### [Exercise prompt]
Print the lines in the listing below that fall between the line with "DEMOCRACY & Z" and the line with "Leave a Reply", those two lines included, exactly as they stand and with nothing else.

### [Input data]
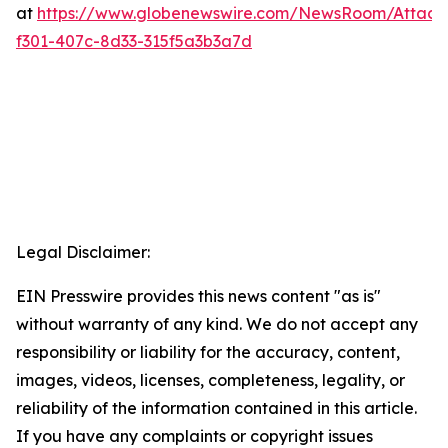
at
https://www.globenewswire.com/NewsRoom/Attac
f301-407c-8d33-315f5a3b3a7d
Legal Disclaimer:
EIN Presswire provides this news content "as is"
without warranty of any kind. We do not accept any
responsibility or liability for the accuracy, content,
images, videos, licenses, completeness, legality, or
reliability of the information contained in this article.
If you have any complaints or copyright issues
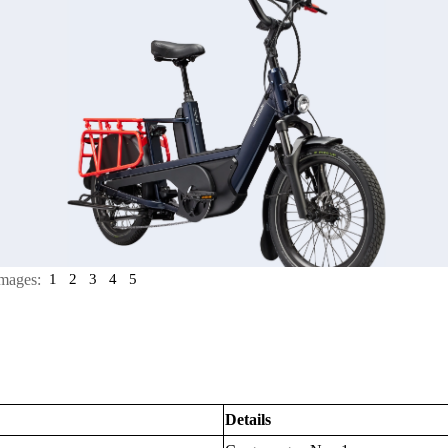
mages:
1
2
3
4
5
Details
...
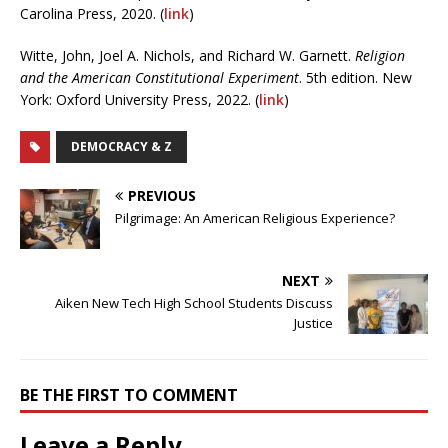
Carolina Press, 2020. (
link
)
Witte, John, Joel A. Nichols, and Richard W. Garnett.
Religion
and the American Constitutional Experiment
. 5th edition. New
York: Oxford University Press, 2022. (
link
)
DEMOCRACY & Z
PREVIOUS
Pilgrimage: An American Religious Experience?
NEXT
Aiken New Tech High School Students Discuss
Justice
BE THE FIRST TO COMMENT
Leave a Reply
---
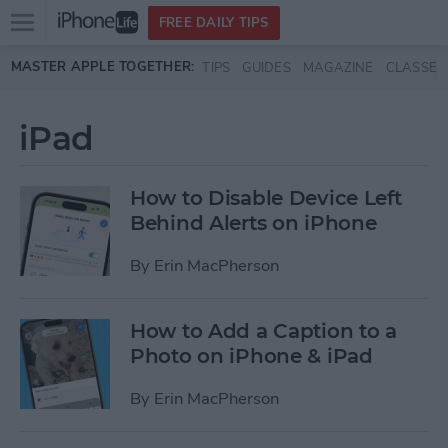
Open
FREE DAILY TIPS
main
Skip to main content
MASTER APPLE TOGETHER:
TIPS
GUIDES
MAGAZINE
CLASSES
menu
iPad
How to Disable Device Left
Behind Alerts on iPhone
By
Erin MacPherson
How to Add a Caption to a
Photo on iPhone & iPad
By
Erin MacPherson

### [Task solution]
DEMOCRACY & Z
PREVIOUS
Pilgrimage: An American Religious Experience?
NEXT
Aiken New Tech High School Students Discuss
Justice
BE THE FIRST TO COMMENT
Leave a Reply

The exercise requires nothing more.